Berbeda dengan teknik seni, pemahaman dapat dilakukan melalui ilmu multi disiplin tergantung pada teknik yang dibahas. Pengetahuan teknik seni dapat diperoleh dengan cara analogi etnografi, ekperimen, keterangan dari sumber tertulis.
Lain lagi dengan kajian fungsi yang memerlukan penafsiran dari ilmu arkeologi, antropologi, maupun sosiologi. Merekonstruksi fungsi suatu karya seni masa lalu tidaklah mudah, diperlukan analisis yang tajam mengingat fungsi seni tersebut sudah tidak dapat diamati secara langsung saat ini.
engekspresian seni yang dihasilkan suatu masyarakat ditentukan oleh beberapa faktor:
· · Tradisi lama maupun anggapan lama yang telah mengakar menyangkut kemahiran teknik,
· · kebutuhan masyarakat itu sendiri,
· · keadaan lingkungan dan masyarakat,
· · intensitas komunikasi dengan lingkungan dan masyarakat lain.

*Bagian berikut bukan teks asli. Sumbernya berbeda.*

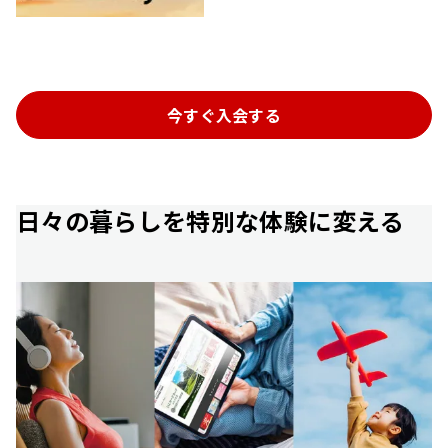
今すぐ入会する
日々の暮らしを特別な体験に変える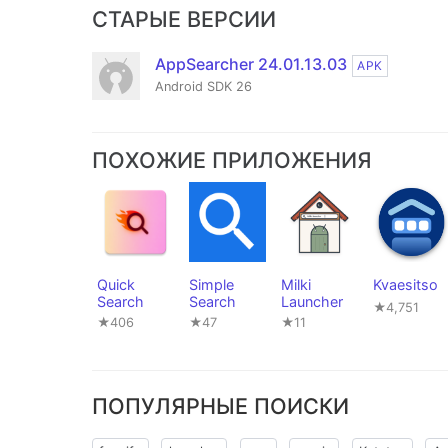
СТАРЫЕ ВЕРСИИ
AppSearcher 24.01.13.03
APK
Android SDK 26
ПОХОЖИЕ ПРИЛОЖЕНИЯ
Quick
Simple
Milki
Kvaesitso
Search
Search
Launcher
★4,751
★406
★47
★11
ПОПУЛЯРНЫЕ ПОИСКИ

Seni prasejarah pertama muncul pada masa Berburu dan Mengumpulkan Makan Tingkat Lanjut. Pada masa itu orang membuat lukisan atau goresan pada gua atau ceruk untuk mengekpresikan perasaanya.
Umumnya objek yang digambarkan adalah hewan yang berhubungan dengan aktivitas mereka sehari-hari yaitu berburu. Hal ini dapat memberi suatu penjelasan bahwa melalui seni dibarengi dengan keyakinan pada kekuatan gaib, si pelukis berharap untuk memperoleh hewan buruan. Terlihat pada lukisan babi yang tertusuk mata panah yang ditemukan di Maros, Sulawesi Selatan yang merupakan cerminan dari keyakinan pada kekuatan simpatik-magis. Berbeda dengan lukisan matahari maupun lukisan manusia berkepala hewan yang melambangkan mitos-magis.

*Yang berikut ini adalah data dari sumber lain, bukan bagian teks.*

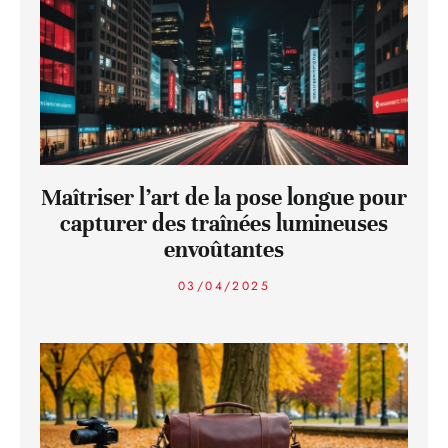
Maîtriser l’art de la pose longue pour
capturer des traînées lumineuses
envoûtantes
03/04/2025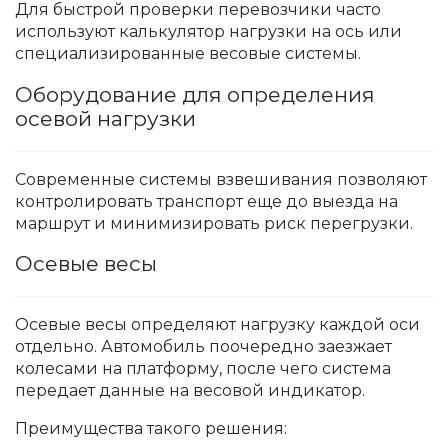
Для быстрой проверки перевозчики часто
используют калькулятор нагрузки на ось или
специализированные весовые системы.
Оборудование для определения
осевой нагрузки
Современные системы взвешивания позволяют
контролировать транспорт еще до выезда на
маршрут и минимизировать риск перегрузки.
Осевые весы
Осевые весы определяют нагрузку каждой оси
отдельно. Автомобиль поочередно заезжает
колесами на платформу, после чего система
передает данные на весовой индикатор.
Преимущества такого решения:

Konsep ini muncul karena perasaan takut terkait dengan kekuatan alam disekitar manusia seperti hujan, angin, hewan buas, dan malam yang dianggap sebagai kekuatan jahat. Untuk menghindari kekuatan jahat ini maka mengagungkan hal yang baik seperti matahari yang memberi cahaya, perwujudan gaib yang digambarkan dengan manusia setengah hewan sebagai penguasa alam. Keyakinan inilah yang kemudian memunculkan konsep-konsep religi-magis dan religi-mitos.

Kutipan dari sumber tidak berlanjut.